For what value does the following improper integral exist

Question

Find $m$ such that $\displaystyle\int_{-\infty}^\infty \frac{1}{(1+x^2)^m} \, dx$ is finite.

I tried to substitute $x$ with $\tan\theta$ but got stuck.

Answer 1

$(1+x^2)^m \sim x^{2m} as~ x \to \infty$, this property may help, I think.

Answer 2

There is usually more than one way to skin an integral, and your original approach is certainly tenable. We present an approach here that uses that way forward.

If we enforce the substitution $x=\tan(\theta)$, then we have

$$\begin{align} \int_{-\infty}^\infty \frac{1}{(1+x^2)^m}\,dx&=2\int_{0}^{\pi/2}\cos^{2(m-1)}(\theta)\,d\theta\\\\ &=2\int_0^{\pi/2}\sin^{2(m-1)}(\theta)\,d\theta \tag 1 \end{align}$$

Obviously, the integral on the right-hand side of $(1)$ is integrable for $m\ge 1$. But what happens if $m<1$?

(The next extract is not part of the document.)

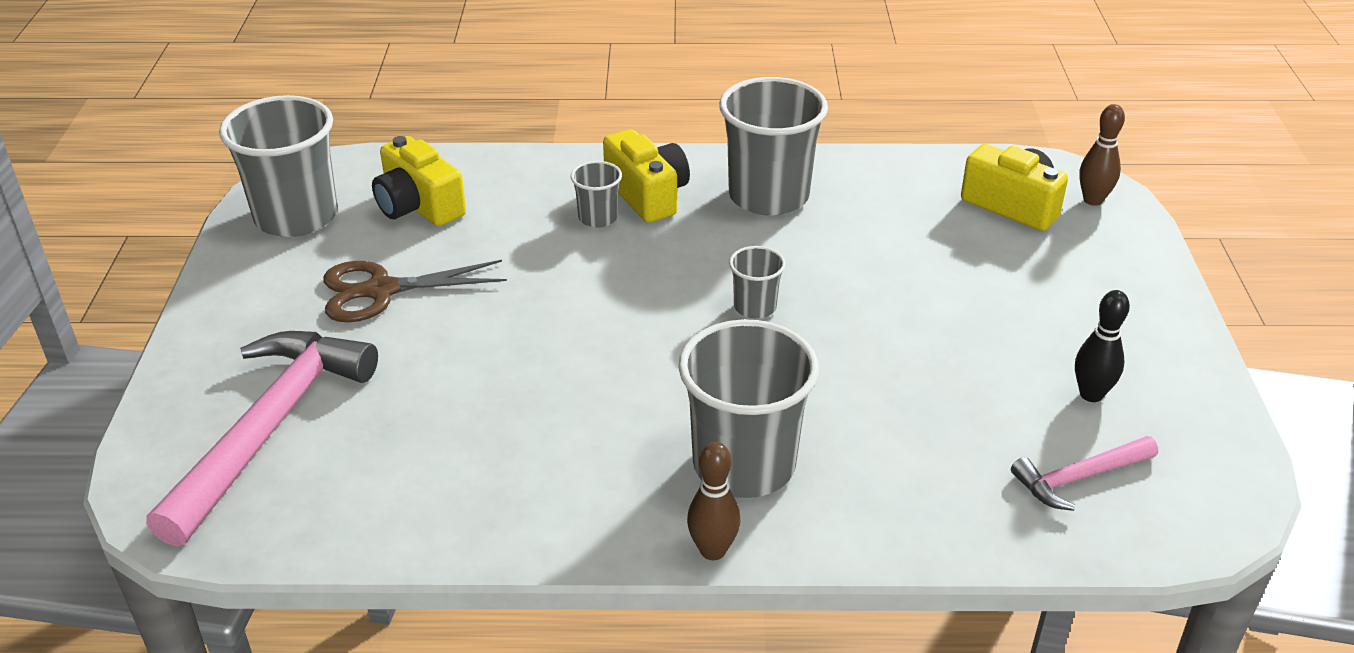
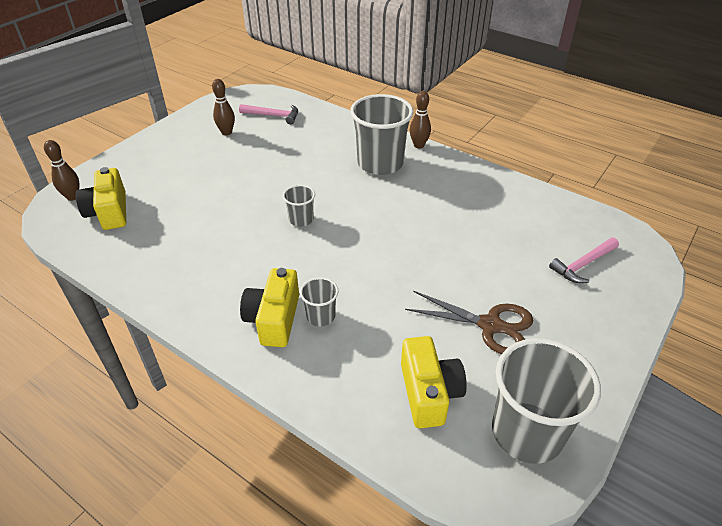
camera: 145 degrees left, 5 degrees up
(269, 428) = (583, 265): pink hammer -> pink hammer, size x0.50
(768, 196) = (210, 280): grey cup -> none
(1091, 394) = (226, 132): black bowling pin -> brown bowling pin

For $m<1$, the exponent on the sine function is negative. Inasmuch as the sine function vanishes for $\theta=0$, the integral is improper. However, if we recall from elementary geometry that for $0\le \theta\le \pi/2$ the sine function satisfies the inequalities

$$\frac2\pi \,\theta \le \sin(\theta)\le \theta \tag 2$$

then, using $(2)$, we have for any $0<\epsilon <\pi/2$ and $m<1$

$$\int_{\epsilon}^{\pi/2}\frac{1}{\left(\theta\right)^{2(1-m)}}\,d\theta\le \int_0^{\pi/2}\sin^{2(m-1)}(\theta)\,d\theta \le \frac\pi 2\,\int_{\epsilon}^{\pi/2}\frac{1}{\left(\theta\right)^{2(1-m)}}\,d\theta\tag 3$$

Noting that

$$\lim_{\epsilon\to 0^+}\int_{\epsilon}^{\pi/2}\frac{1}{\left(\theta\right)^{2(1-m)}}\,d\theta=\begin{cases}\frac{(\pi/2)^{2m-1}}{2m-1}&,m>1/2\\\\\infty&,m\le 1/2\end{cases}$$

Therefore, the integral of interest converges for $m>1/2$ and diverges for $m\le 1/2$.